* GIVEN DATA *

########################################

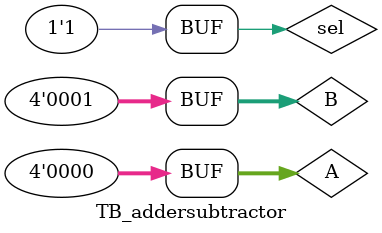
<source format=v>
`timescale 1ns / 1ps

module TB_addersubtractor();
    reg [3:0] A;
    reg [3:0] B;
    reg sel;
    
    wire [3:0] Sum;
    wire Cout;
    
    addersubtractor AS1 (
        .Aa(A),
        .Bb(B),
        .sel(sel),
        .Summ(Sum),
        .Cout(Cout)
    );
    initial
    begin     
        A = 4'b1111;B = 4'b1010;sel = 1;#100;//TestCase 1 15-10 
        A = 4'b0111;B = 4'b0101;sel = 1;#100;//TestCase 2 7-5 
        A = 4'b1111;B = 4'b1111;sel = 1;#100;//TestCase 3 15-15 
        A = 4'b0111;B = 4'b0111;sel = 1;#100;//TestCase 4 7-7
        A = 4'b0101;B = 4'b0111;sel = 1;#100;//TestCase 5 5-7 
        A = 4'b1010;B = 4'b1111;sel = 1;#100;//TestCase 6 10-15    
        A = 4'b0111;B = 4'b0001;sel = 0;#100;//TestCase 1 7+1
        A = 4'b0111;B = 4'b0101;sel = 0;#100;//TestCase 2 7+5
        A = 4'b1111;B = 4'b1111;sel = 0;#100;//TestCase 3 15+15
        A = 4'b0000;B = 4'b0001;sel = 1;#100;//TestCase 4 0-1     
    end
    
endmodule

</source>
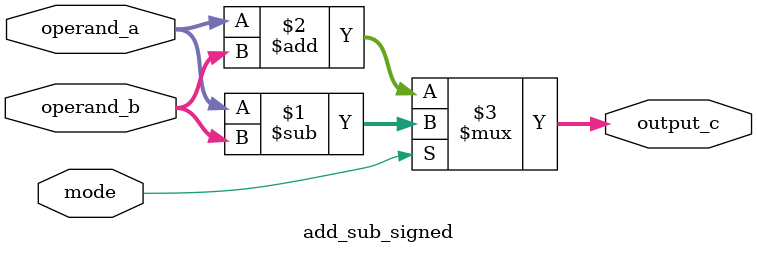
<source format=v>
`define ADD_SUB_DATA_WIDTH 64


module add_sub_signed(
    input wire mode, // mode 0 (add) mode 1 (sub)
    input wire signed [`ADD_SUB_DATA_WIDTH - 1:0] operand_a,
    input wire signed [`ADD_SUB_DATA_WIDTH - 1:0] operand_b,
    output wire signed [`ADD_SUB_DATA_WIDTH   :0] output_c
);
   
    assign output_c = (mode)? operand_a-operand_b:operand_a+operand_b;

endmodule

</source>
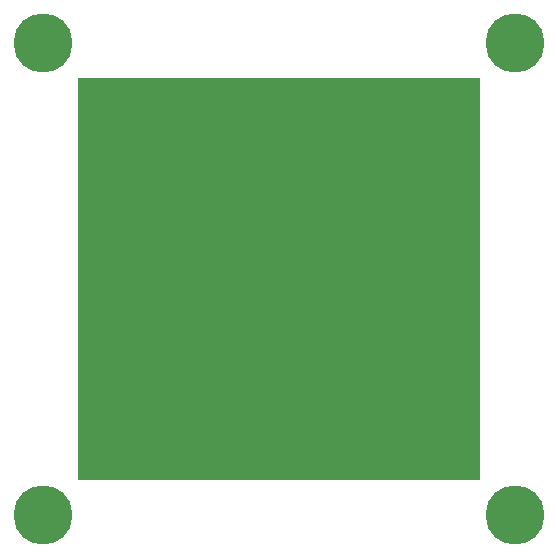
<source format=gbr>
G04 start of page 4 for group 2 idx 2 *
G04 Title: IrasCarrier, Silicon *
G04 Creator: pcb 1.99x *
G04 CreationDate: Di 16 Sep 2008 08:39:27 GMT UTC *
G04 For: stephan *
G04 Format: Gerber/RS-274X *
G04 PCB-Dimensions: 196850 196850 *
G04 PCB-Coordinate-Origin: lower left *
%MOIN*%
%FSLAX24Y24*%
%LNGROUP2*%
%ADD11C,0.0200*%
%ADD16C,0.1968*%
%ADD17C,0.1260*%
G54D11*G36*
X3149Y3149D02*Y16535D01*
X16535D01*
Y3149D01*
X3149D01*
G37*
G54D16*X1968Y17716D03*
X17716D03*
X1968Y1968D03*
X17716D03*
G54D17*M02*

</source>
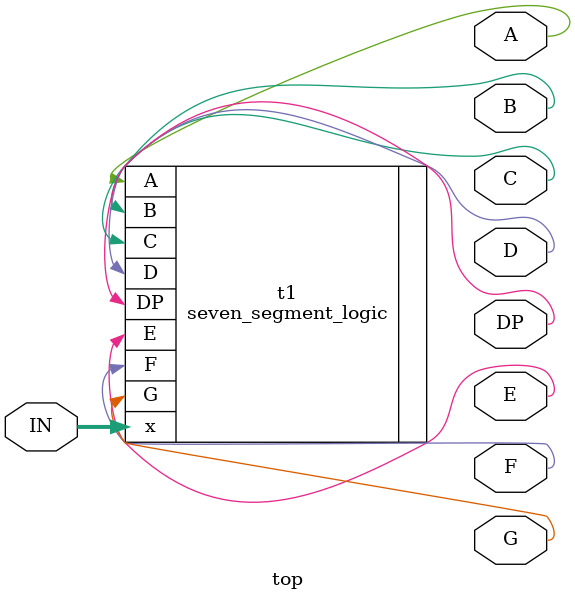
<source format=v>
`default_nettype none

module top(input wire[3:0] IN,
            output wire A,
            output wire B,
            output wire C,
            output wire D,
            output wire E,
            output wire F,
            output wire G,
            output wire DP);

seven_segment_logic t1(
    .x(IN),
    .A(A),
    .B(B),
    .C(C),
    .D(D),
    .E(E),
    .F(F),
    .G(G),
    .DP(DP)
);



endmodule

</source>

########################################

* REQUIREMENT *
All of the material above should be written out exactly as given, minus any images.

* SOLUTION TO THE EXERCISE *
<source format=v>
`timescale 1ns / 1ps

module TB_addersubtractor();
    reg [3:0] A;
    reg [3:0] B;
    reg sel;
    
    wire [3:0] Sum;
    wire Cout;
    
    addersubtractor AS1 (
        .Aa(A),
        .Bb(B),
        .sel(sel),
        .Summ(Sum),
        .Cout(Cout)
    );
    initial
    begin     
        A = 4'b1111;B = 4'b1010;sel = 1;#100;//TestCase 1 15-10 
        A = 4'b0111;B = 4'b0101;sel = 1;#100;//TestCase 2 7-5 
        A = 4'b1111;B = 4'b1111;sel = 1;#100;//TestCase 3 15-15 
        A = 4'b0111;B = 4'b0111;sel = 1;#100;//TestCase 4 7-7
        A = 4'b0101;B = 4'b0111;sel = 1;#100;//TestCase 5 5-7 
        A = 4'b1010;B = 4'b1111;sel = 1;#100;//TestCase 6 10-15    
        A = 4'b0111;B = 4'b0001;sel = 0;#100;//TestCase 1 7+1
        A = 4'b0111;B = 4'b0101;sel = 0;#100;//TestCase 2 7+5
        A = 4'b1111;B = 4'b1111;sel = 0;#100;//TestCase 3 15+15
        A = 4'b0000;B = 4'b0001;sel = 1;#100;//TestCase 4 0-1     
    end
    
endmodule

</source>
<source format=v>
`define ADD_SUB_DATA_WIDTH 64


module add_sub_signed(
    input wire mode, // mode 0 (add) mode 1 (sub)
    input wire signed [`ADD_SUB_DATA_WIDTH - 1:0] operand_a,
    input wire signed [`ADD_SUB_DATA_WIDTH - 1:0] operand_b,
    output wire signed [`ADD_SUB_DATA_WIDTH   :0] output_c
);
   
    assign output_c = (mode)? operand_a-operand_b:operand_a+operand_b;

endmodule

</source>
<source format=gbr>
G04 start of page 4 for group 2 idx 2 *
G04 Title: IrasCarrier, Silicon *
G04 Creator: pcb 1.99x *
G04 CreationDate: Di 16 Sep 2008 08:39:27 GMT UTC *
G04 For: stephan *
G04 Format: Gerber/RS-274X *
G04 PCB-Dimensions: 196850 196850 *
G04 PCB-Coordinate-Origin: lower left *
%MOIN*%
%FSLAX24Y24*%
%LNGROUP2*%
%ADD11C,0.0200*%
%ADD16C,0.1968*%
%ADD17C,0.1260*%
G54D11*G36*
X3149Y3149D02*Y16535D01*
X16535D01*
Y3149D01*
X3149D01*
G37*
G54D16*X1968Y17716D03*
X17716D03*
X1968Y1968D03*
X17716D03*
G54D17*M02*

</source>
<source format=v>
`default_nettype none

module top(input wire[3:0] IN,
            output wire A,
            output wire B,
            output wire C,
            output wire D,
            output wire E,
            output wire F,
            output wire G,
            output wire DP);

seven_segment_logic t1(
    .x(IN),
    .A(A),
    .B(B),
    .C(C),
    .D(D),
    .E(E),
    .F(F),
    .G(G),
    .DP(DP)
);



endmodule

</source>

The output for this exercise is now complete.